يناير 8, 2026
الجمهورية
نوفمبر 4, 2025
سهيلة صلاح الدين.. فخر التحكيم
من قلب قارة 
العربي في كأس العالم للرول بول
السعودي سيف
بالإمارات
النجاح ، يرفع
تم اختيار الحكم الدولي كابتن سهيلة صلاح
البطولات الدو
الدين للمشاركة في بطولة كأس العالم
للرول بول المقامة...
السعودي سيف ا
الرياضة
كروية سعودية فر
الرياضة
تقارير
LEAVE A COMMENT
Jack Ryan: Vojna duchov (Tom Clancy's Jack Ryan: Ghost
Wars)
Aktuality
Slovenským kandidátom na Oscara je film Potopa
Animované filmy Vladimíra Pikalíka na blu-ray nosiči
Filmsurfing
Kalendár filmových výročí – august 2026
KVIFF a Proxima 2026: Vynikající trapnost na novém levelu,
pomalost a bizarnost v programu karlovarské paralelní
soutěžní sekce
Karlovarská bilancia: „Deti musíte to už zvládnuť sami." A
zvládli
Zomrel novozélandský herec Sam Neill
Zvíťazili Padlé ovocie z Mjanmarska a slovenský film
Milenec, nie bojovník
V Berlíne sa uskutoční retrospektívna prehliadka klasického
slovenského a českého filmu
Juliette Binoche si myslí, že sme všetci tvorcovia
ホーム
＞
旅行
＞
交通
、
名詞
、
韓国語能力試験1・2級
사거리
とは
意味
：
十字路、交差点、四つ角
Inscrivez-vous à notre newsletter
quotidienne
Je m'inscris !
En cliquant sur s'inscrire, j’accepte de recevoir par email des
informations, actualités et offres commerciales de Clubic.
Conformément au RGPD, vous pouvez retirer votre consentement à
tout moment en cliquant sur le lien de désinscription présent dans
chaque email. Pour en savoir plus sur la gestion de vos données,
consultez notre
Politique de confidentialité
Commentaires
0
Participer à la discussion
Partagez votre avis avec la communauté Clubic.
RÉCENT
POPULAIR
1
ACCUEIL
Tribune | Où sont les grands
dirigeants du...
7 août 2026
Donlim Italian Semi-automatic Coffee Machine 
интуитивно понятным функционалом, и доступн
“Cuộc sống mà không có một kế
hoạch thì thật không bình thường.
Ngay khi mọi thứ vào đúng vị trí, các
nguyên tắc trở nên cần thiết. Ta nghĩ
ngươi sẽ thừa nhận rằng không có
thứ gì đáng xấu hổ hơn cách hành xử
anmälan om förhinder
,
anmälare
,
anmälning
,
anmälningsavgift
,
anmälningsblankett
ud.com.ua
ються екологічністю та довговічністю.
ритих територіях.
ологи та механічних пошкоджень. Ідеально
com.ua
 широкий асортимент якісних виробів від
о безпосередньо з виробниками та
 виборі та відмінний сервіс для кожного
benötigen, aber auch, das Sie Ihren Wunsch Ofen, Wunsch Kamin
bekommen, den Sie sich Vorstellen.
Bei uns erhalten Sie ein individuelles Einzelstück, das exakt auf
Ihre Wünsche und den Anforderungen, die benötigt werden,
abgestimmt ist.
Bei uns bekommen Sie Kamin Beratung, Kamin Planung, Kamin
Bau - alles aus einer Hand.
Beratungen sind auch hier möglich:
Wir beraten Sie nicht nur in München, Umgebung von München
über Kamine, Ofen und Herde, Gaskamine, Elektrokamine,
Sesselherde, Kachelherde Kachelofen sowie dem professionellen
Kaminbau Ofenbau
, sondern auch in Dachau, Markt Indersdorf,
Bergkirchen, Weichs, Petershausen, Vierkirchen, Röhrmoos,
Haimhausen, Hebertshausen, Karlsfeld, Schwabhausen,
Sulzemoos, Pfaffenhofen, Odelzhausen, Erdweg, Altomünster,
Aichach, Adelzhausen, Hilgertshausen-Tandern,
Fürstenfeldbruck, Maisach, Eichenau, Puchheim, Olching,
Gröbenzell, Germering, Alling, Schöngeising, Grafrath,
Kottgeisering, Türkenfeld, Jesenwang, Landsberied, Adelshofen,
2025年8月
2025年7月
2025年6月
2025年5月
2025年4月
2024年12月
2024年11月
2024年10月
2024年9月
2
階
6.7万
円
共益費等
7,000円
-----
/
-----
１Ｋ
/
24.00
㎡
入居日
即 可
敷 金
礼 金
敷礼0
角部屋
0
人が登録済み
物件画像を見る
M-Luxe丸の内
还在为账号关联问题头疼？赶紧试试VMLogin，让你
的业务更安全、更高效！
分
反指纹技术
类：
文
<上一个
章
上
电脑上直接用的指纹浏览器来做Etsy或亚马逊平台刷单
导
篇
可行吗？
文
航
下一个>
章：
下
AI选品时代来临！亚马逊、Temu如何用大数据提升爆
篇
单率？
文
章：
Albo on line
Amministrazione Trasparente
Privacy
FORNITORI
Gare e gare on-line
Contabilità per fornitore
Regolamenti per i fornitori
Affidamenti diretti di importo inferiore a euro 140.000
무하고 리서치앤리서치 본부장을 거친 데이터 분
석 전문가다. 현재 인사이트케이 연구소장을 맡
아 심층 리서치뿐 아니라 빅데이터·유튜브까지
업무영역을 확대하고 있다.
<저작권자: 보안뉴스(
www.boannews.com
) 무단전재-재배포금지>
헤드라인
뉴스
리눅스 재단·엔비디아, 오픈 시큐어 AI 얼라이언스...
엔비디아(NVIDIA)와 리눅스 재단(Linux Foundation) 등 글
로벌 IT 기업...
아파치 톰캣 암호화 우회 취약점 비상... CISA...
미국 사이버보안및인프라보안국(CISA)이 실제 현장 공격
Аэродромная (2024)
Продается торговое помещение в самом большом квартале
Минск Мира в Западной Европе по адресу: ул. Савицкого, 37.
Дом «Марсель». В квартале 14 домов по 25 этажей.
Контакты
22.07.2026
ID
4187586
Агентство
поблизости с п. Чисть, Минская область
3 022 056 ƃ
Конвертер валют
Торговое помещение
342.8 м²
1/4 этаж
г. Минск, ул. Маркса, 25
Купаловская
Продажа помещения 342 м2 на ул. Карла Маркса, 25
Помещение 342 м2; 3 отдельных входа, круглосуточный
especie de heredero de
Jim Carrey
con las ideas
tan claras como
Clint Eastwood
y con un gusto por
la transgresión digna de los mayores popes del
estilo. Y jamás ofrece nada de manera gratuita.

^^^^^^^^

§ **Brief**: Select every line in the records that contains the string "للرول", treating case as significant, and copy each matching line in full.

§ **Solution for this problem**:
العربي في كأس العالم للرول بول
للرول بول المقامة...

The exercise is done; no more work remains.